** TASK DETAILS **
Return, unchanged, every line of the records below, starting with the line that contains "At how many" and going on through the end of the records. Omit the pictures.

*** THE DATA ***

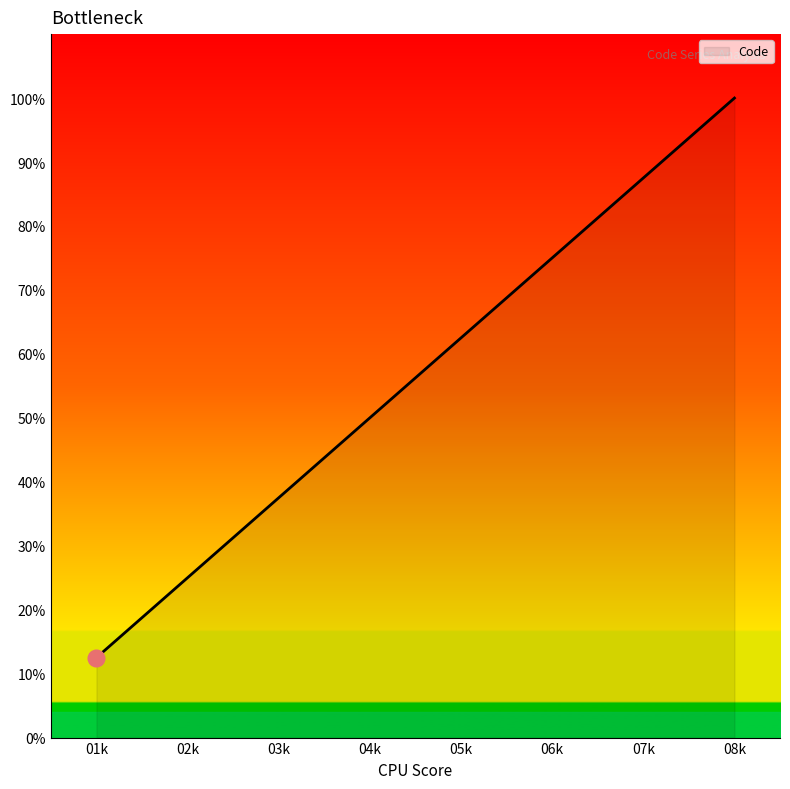

True or false: there are more than 2 points higher than both neighbors.

False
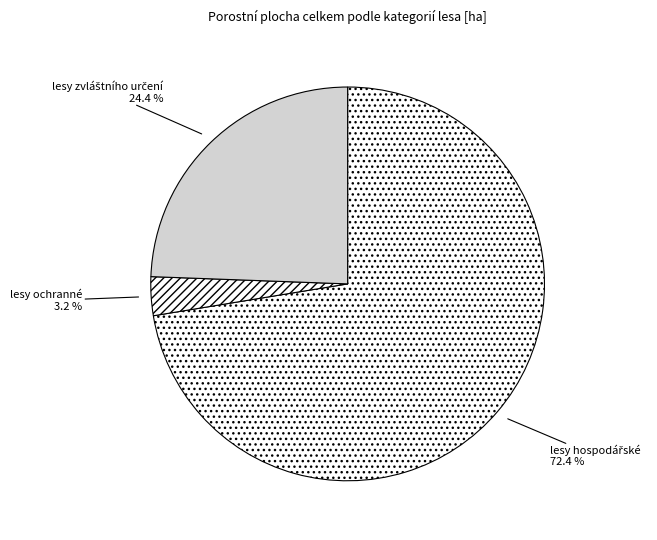

What portion of the pie excludes lesy ochranné?

96.8%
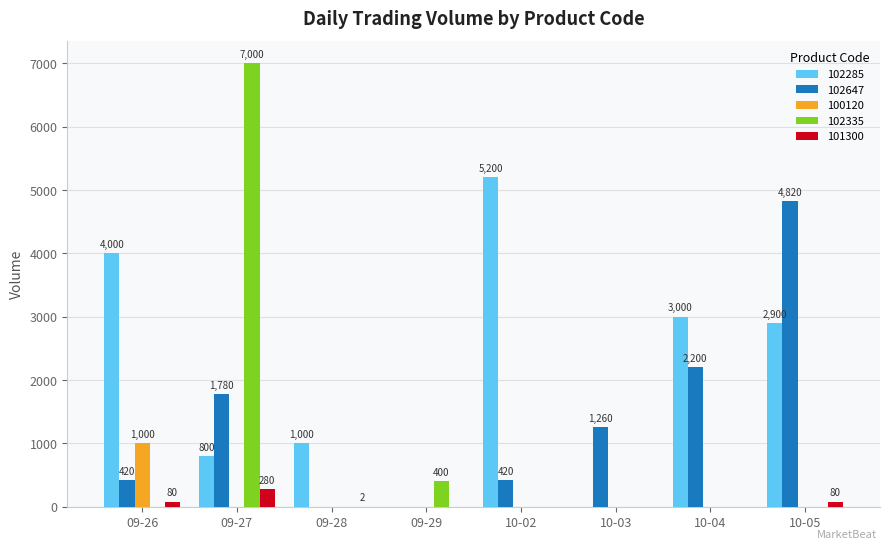

At which category is the sum across all series the highest?

09-27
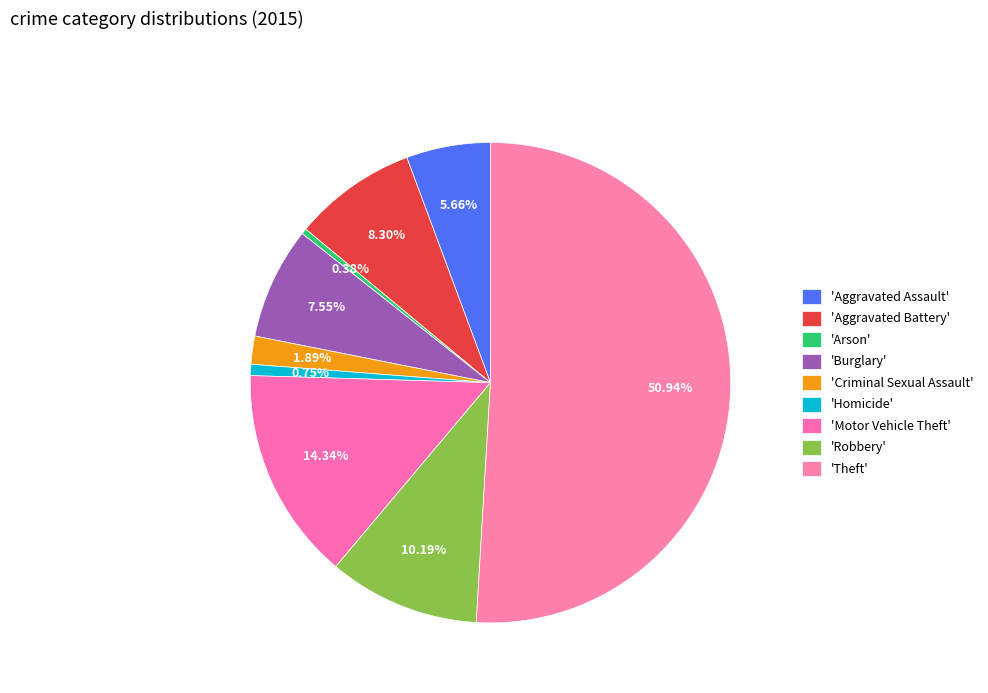

How many segments does this pie chart have?

9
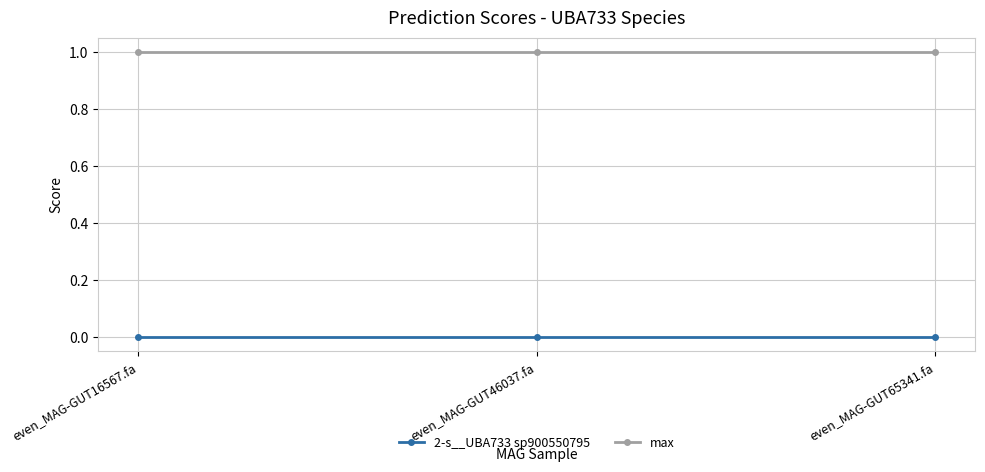

At how many categories does at least one series exceed 0?

3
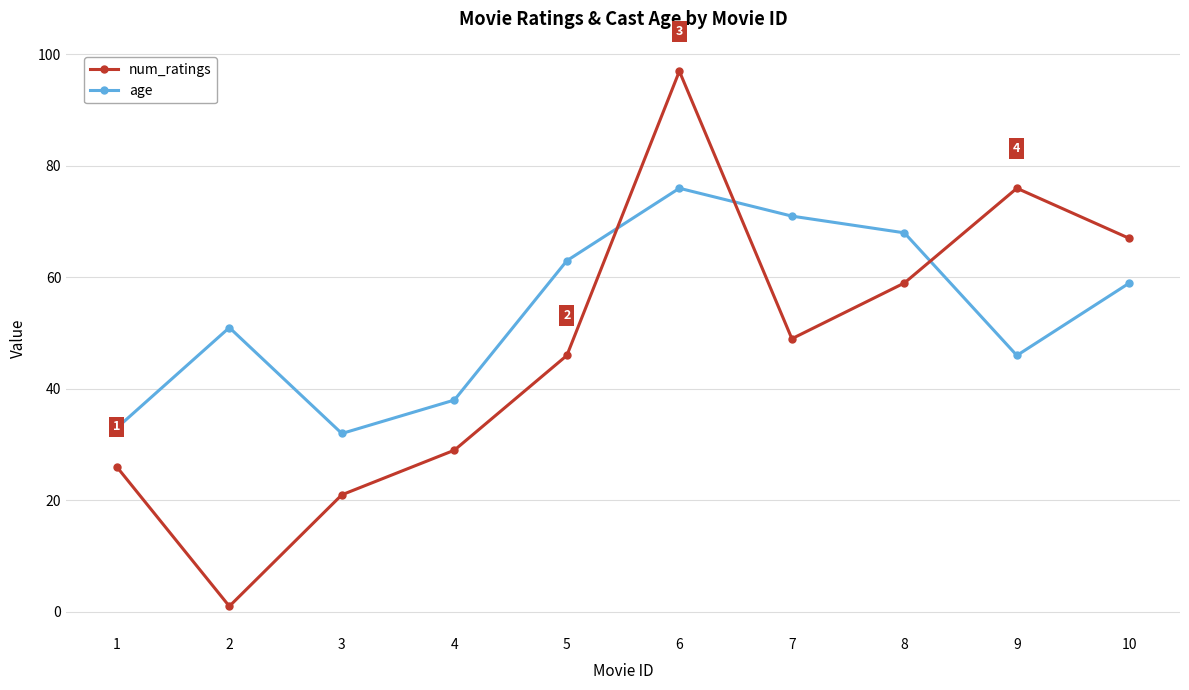

Rank the series by their average value, from highest to lowest.

age, num_ratings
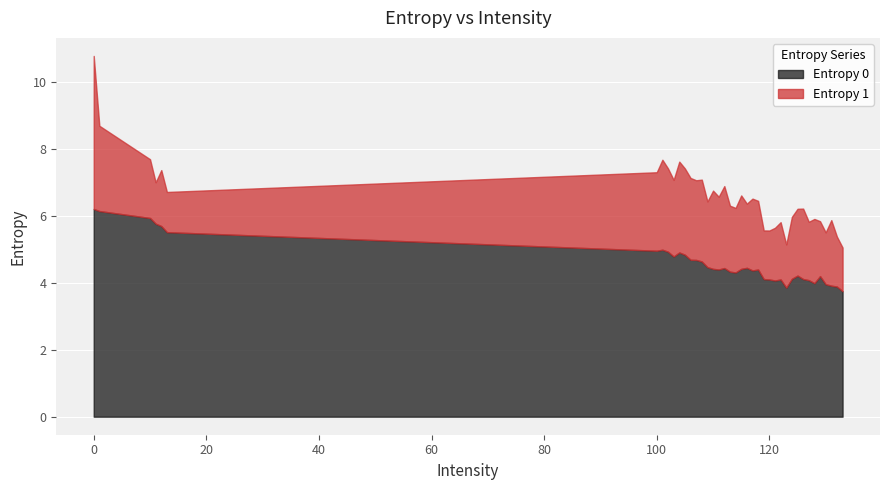

How many interior local valleys does the Entropy 1 series have?

12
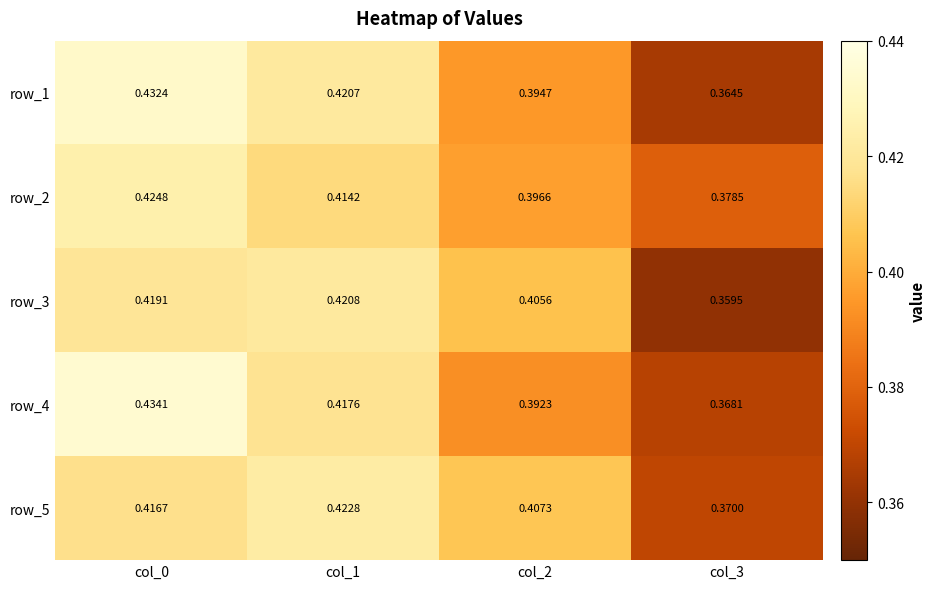

Rank the categories by row_4 value from lowest to highest.

col_3, col_2, col_1, col_0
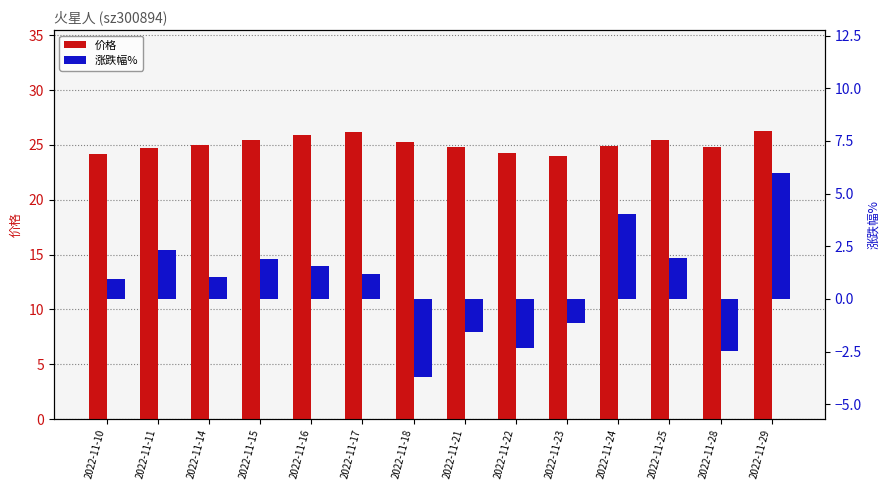

Reading right to left, what are all the values shown in this chart?

价格: 2022-11-29=26.3	2022-11-28=24.8	2022-11-25=25.4	2022-11-24=24.9	2022-11-23=24.0	2022-11-22=24.2	2022-11-21=24.8	2022-11-18=25.2	2022-11-17=26.2	2022-11-16=25.9	2022-11-15=25.5	2022-11-14=25.0	2022-11-11=24.8	2022-11-10=24.2
涨跌幅%: 2022-11-29=6.0	2022-11-28=-2.5	2022-11-25=2.0	2022-11-24=4.0	2022-11-23=-1.1	2022-11-22=-2.3	2022-11-21=-1.6	2022-11-18=-3.7	2022-11-17=1.2	2022-11-16=1.6	2022-11-15=1.9	2022-11-14=1.1	2022-11-11=2.3	2022-11-10=1.0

*** End of THE DATA ***

** EXERCISE OUTPUT **
At how many categories does at least one series exceed 0?

3

Rank the series by their average value, from highest to lowest.

age, num_ratings

How many interior local valleys does the Entropy 1 series have?

12

Rank the categories by row_4 value from lowest to highest.

col_3, col_2, col_1, col_0

Reading right to left, what are all the values shown in this chart?

价格: 2022-11-29=26.3	2022-11-28=24.8	2022-11-25=25.4	2022-11-24=24.9	2022-11-23=24.0	2022-11-22=24.2	2022-11-21=24.8	2022-11-18=25.2	2022-11-17=26.2	2022-11-16=25.9	2022-11-15=25.5	2022-11-14=25.0	2022-11-11=24.8	2022-11-10=24.2
涨跌幅%: 2022-11-29=6.0	2022-11-28=-2.5	2022-11-25=2.0	2022-11-24=4.0	2022-11-23=-1.1	2022-11-22=-2.3	2022-11-21=-1.6	2022-11-18=-3.7	2022-11-17=1.2	2022-11-16=1.6	2022-11-15=1.9	2022-11-14=1.1	2022-11-11=2.3	2022-11-10=1.0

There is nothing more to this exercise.